Es sieht aus als wäre ich Superman. Im Zeitraffer bewegen sich die Blätter, die ich lese, unglaublich schnell. Der Aufsatz, für dessen Verständnis ich zwei Stunden brauchte, scheint so in einigen Sekunden bearbeitet und das Kapitel meiner Arbeit dazu schreibt sich fast so schnell. Die Sätze fliegen auf den Bildschirm wie Gewehrkugeln aus einem Sturmgewehr, die Finger tippen so schnell, dass man nur noch ein fleischfarbenes Wirrwarr über der Tastatur erkennen kann und der Abfalleimer füllt sich in konstanter Geschwindigkeit mit Kaffeebechern, Zwischenmalzeitsverpackungen und abgearbeiteten Notizzetteln.

Ich bin nicht Superman

So rast meine Vorstellung der letzten paar Tage auf das Jetzt zu, in welchem ich mich gerade befinde und je näher ich diesem Jetzt komme, desto mehr werde ich mit der Realität konfrontiert: Ich bin nicht Superman! Was in meiner Vorstellung beinahe mit Lichtgeschwindigkeit entstand und nun eine fertige Arbeit sein sollte, fühlt sich beim Durchlesen wie sinnloses Geplapper ohne Zusammenhang an.
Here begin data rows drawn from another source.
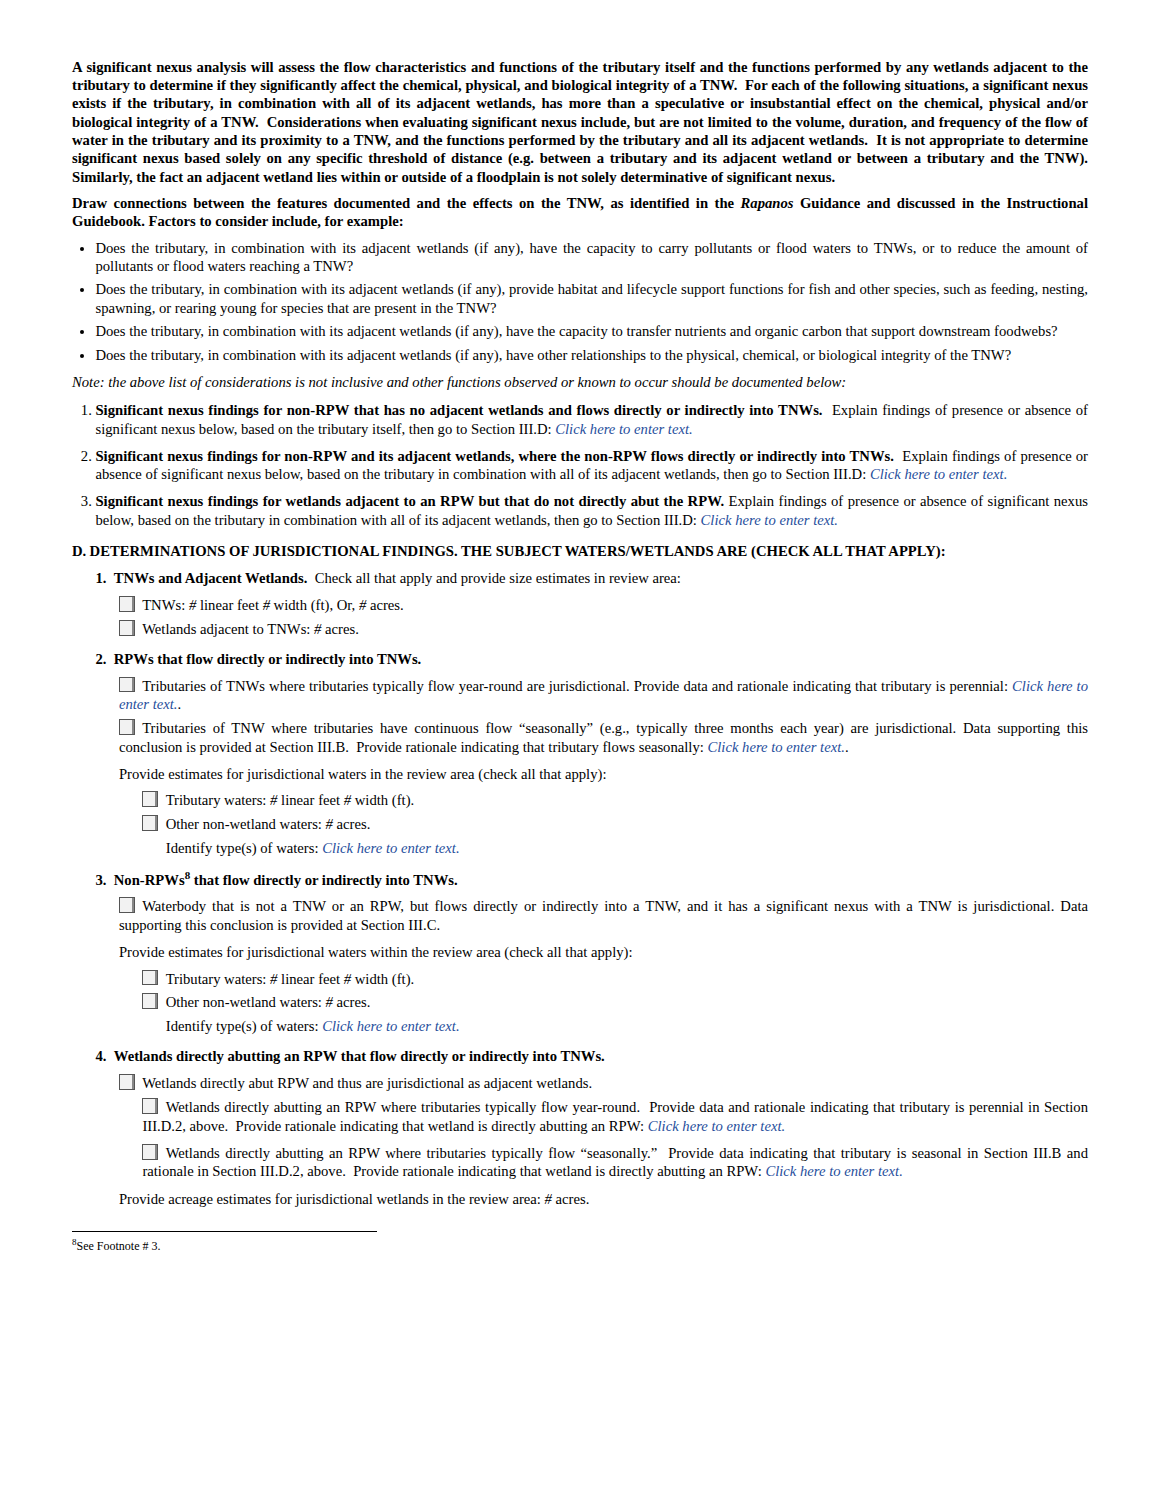A significant nexus analysis will assess the flow characteristics and functions of the tributary itself and the functions performed by any wetlands adjacent to the tributary to determine if they significantly affect the chemical, physical, and biological integrity of a TNW. For each of the following situations, a significant nexus exists if the tributary, in combination with all of its adjacent wetlands, has more than a speculative or insubstantial effect on the chemical, physical and/or biological integrity of a TNW. Considerations when evaluating significant nexus include, but are not limited to the volume, duration, and frequency of the flow of water in the tributary and its proximity to a TNW, and the functions performed by the tributary and all its adjacent wetlands. It is not appropriate to determine significant nexus based solely on any specific threshold of distance (e.g. between a tributary and its adjacent wetland or between a tributary and the TNW). Similarly, the fact an adjacent wetland lies within or outside of a floodplain is not solely determinative of significant nexus.
Draw connections between the features documented and the effects on the TNW, as identified in the Rapanos Guidance and discussed in the Instructional Guidebook. Factors to consider include, for example:
Does the tributary, in combination with its adjacent wetlands (if any), have the capacity to carry pollutants or flood waters to TNWs, or to reduce the amount of pollutants or flood waters reaching a TNW?
Does the tributary, in combination with its adjacent wetlands (if any), provide habitat and lifecycle support functions for fish and other species, such as feeding, nesting, spawning, or rearing young for species that are present in the TNW?
Does the tributary, in combination with its adjacent wetlands (if any), have the capacity to transfer nutrients and organic carbon that support downstream foodwebs?
Does the tributary, in combination with its adjacent wetlands (if any), have other relationships to the physical, chemical, or biological integrity of the TNW?
Note: the above list of considerations is not inclusive and other functions observed or known to occur should be documented below:
Significant nexus findings for non-RPW that has no adjacent wetlands and flows directly or indirectly into TNWs. Explain findings of presence or absence of significant nexus below, based on the tributary itself, then go to Section III.D: Click here to enter text.
Significant nexus findings for non-RPW and its adjacent wetlands, where the non-RPW flows directly or indirectly into TNWs. Explain findings of presence or absence of significant nexus below, based on the tributary in combination with all of its adjacent wetlands, then go to Section III.D: Click here to enter text.
Significant nexus findings for wetlands adjacent to an RPW but that do not directly abut the RPW. Explain findings of presence or absence of significant nexus below, based on the tributary in combination with all of its adjacent wetlands, then go to Section III.D: Click here to enter text.
D. DETERMINATIONS OF JURISDICTIONAL FINDINGS. THE SUBJECT WATERS/WETLANDS ARE (CHECK ALL THAT APPLY):
1. TNWs and Adjacent Wetlands. Check all that apply and provide size estimates in review area:
TNWs: # linear feet # width (ft), Or, # acres.
Wetlands adjacent to TNWs: # acres.
2. RPWs that flow directly or indirectly into TNWs.
Tributaries of TNWs where tributaries typically flow year-round are jurisdictional. Provide data and rationale indicating that tributary is perennial: Click here to enter text..
Tributaries of TNW where tributaries have continuous flow “seasonally” (e.g., typically three months each year) are jurisdictional. Data supporting this conclusion is provided at Section III.B. Provide rationale indicating that tributary flows seasonally: Click here to enter text..
Provide estimates for jurisdictional waters in the review area (check all that apply):
Tributary waters: # linear feet # width (ft).
Other non-wetland waters: # acres.
Identify type(s) of waters: Click here to enter text.
3. Non-RPWs8 that flow directly or indirectly into TNWs.
Waterbody that is not a TNW or an RPW, but flows directly or indirectly into a TNW, and it has a significant nexus with a TNW is jurisdictional. Data supporting this conclusion is provided at Section III.C.
Provide estimates for jurisdictional waters within the review area (check all that apply):
Tributary waters: # linear feet # width (ft).
Other non-wetland waters: # acres.
Identify type(s) of waters: Click here to enter text.
4. Wetlands directly abutting an RPW that flow directly or indirectly into TNWs.
Wetlands directly abut RPW and thus are jurisdictional as adjacent wetlands.
Wetlands directly abutting an RPW where tributaries typically flow year-round. Provide data and rationale indicating that tributary is perennial in Section III.D.2, above. Provide rationale indicating that wetland is directly abutting an RPW: Click here to enter text.
Wetlands directly abutting an RPW where tributaries typically flow “seasonally.” Provide data indicating that tributary is seasonal in Section III.B and rationale in Section III.D.2, above. Provide rationale indicating that wetland is directly abutting an RPW: Click here to enter text.
Provide acreage estimates for jurisdictional wetlands in the review area: # acres.
8See Footnote # 3.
Was habe ich die letzten Tage nur gemacht? Ich wünsche mir ein Treibsandbecken unter meinem Bürostuhl, um darin zu versinken, um nichts mehr von aussen wahrzunehmen, vielleicht zu schlaffen oder weiss der Geier was zu tun: Einfach bloss Abschalten, den Abgabetermin vergessen, die Arbeit vergessen und mich irgendwo verkriechen.

Es war einmal… viel Zeit

Dabei fing es doch so gut an. Noch vor den Sommerferien. Ich hatte genügend Zeit und das Thema hat mich wirklich interessiert. Aber es gab sonst so viel zu tun. Erst kurz vor dem neuen Semester habe ich mich dann eingelesen und versucht meinen Wissensstand aus dem vergangenen Seminar wieder aufzufrischen. Als wäre ich Weltmeister im Vergessen, musste ich mir den ganzen Stoff nochmals zu Gemüte führen. Und dann die grosse Frage: Über was wollte ich denn schon wieder schreiben?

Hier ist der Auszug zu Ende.